The starving artist is compelled by some internal force to create, but hindered by financial burdens and the isolation and concentration that their work demands. The Windham-Campbell seems designed to ease this figure’s way. Adina Hoffman, a 2013 recipient of the Windham-Campbell Prize for Nonfiction, describes her daily schedule as “either trying to write or writing or erasing or scratching things out and rewriting or correcting proofs or looking at some archival letter or taking notes or staring at a photograph or checking the dictionary or reading a book that’s connected to what I’m trying to write.” Though Hoffman welcomed the money, “the prize itself was worth a great deal in other terms as well: it was a vote of literary confidence of the kind that doesn’t register on a bank statement.”

Of course, that’s the central paradox of the prize festival, which celebrates the interior work of writing while parading writers in front of cheering crowds who have somehow identified with that introspection. For Als, writing is not about winning recognition but rather about “a kind of longing to communicate something to myself.” If that’s writing, then, I asked him, what’s the point of literary prizes?

“That’s for others to say,” he replied. “If they’re going to be nice enough to give you something, you should just take it and be gracious about it. I think art is self-determining, and whoever gets to weigh in is welcome to, but it shouldn’t shape who you are or your goals.”

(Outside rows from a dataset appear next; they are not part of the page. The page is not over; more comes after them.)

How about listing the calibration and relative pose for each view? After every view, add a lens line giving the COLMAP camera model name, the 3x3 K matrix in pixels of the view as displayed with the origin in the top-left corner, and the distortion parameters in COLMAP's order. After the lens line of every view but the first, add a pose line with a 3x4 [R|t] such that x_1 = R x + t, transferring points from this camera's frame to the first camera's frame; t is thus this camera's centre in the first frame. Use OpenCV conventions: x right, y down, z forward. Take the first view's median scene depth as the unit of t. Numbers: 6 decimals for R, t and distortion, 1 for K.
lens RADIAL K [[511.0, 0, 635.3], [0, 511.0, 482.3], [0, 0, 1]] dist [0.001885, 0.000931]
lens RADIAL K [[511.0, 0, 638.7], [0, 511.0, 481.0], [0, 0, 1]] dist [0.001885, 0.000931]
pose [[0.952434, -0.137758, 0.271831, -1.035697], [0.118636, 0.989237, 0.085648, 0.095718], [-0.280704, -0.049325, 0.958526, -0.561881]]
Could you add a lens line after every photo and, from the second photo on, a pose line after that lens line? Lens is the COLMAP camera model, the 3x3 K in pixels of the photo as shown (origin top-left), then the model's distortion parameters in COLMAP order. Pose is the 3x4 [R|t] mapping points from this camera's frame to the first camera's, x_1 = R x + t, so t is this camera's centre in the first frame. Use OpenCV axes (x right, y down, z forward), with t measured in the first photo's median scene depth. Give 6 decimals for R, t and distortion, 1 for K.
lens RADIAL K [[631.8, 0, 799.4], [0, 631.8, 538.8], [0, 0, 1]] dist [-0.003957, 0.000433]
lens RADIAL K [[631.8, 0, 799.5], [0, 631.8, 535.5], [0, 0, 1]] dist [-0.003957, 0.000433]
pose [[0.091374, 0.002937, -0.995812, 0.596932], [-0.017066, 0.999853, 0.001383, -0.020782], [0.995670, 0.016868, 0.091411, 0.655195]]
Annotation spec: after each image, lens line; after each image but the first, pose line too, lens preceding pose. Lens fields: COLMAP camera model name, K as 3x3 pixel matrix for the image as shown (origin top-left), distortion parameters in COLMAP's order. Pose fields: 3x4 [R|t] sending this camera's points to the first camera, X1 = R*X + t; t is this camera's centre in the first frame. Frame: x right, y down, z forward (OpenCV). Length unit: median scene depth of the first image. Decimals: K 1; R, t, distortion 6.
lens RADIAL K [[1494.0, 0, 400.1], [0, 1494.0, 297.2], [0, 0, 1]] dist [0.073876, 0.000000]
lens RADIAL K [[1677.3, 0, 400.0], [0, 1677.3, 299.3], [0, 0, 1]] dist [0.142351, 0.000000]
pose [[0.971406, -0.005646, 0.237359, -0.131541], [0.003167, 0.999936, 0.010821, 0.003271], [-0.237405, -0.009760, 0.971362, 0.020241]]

When Aminatta Forna received her $150,000 check, she bought gifts for people who had helped her during years of writing for little recognition and pay: crates of wine for a generous web designer, a nice dinner for a friend who had done Forna a favor. That the money didn’t fundamentally alter Forna’s lifestyle may be a sign of the prize’s success. After the happy surprise of receiving the award, after the glitz and glamour of the festival, the winners return home. Buoyed by the tangible benefit of cash, and the knowledge of other people’s high expectations, they continue to write.